Wandelt spoke about how experiencing abuse during her childhood had left her with a lot of patches in her memory. Due to this, the young woman began to wonder if perhaps the gaps in her memory hid a big secret. She began asking family members about her childhood and requested to see photos from when she was little, but when they dismissed her enquiries, Wandelt’s suspicions that she might have been adopted grew.

These concerns then grew to such a point that Wandelt convinced herself that she had been kidnapped. Things worsened when, after looking online at missing person reports, she found a sketch of McCann’s potential abductor—a man who looked eerily like the individual who abused Wandelt when she was younger.

Wandelt went on to explain to the BBC that although she initially received a lot of validation and love from netizens when she first came forward with her claims about being Madeleine, the attention quickly turned into something much more sinister: “I knew that there [would] be people who will not believe me or hate me, but I didn’t expect that I would get death threats, for example. It was something that I didn’t understand. People knew that I was abused and they all knew that I deal with depression. I was trying to be strong even when people said, you should die. You should be raped. You should be killed. You should be murdered. You shouldn’t exist in this world. You’re a bitch.”

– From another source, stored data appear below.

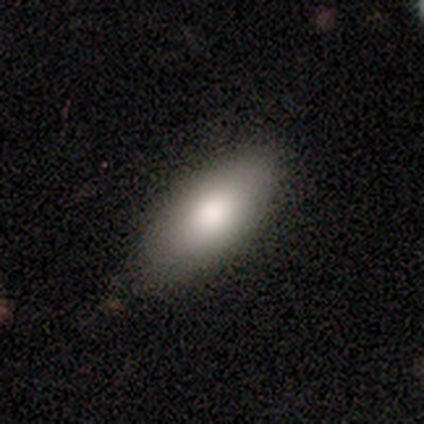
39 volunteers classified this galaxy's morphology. Q: Smooth or featured?
A: smooth (82%); runner-up: featured or disk (13%)
Q: How rounded?
A: in between (91%); runner-up: cigar-shaped (6%)
Q: Merging?
A: none (78%); runner-up: minor disturbance (14%)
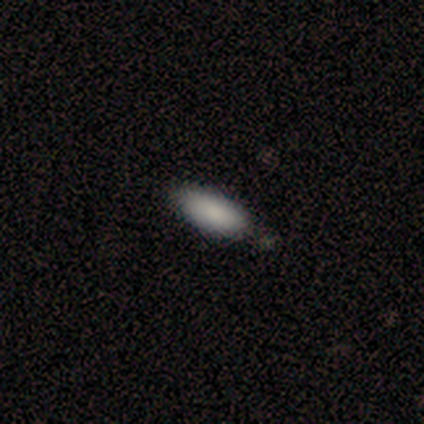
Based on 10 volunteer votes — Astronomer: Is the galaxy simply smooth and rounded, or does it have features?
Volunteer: smooth — 100%.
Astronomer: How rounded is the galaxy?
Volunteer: in between — 90%.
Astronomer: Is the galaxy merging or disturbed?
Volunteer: none — 90%.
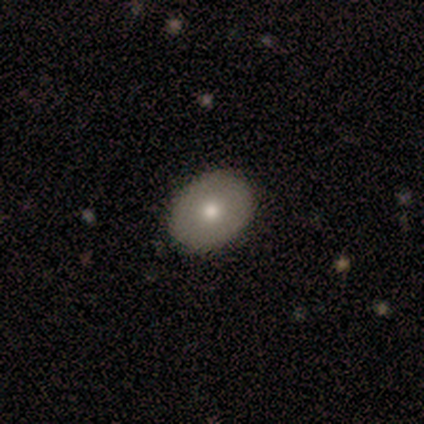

For someone who was simply searching for a sense of belonging, this wave of hatred impacted Wandelt tremendously. After a DNA test confirmed that she was indeed not McCann, Wandelt immediately posted an apology to the family for any distress she’d caused: “I apologised to the McCanns because I don’t know them personally. I don’t know if they were watching this journey, if they were sad or whatever. And I just wanted to say sorry. Because every person can react in a different way and maybe it brought them more sadness. I didn’t want them to feel sad.”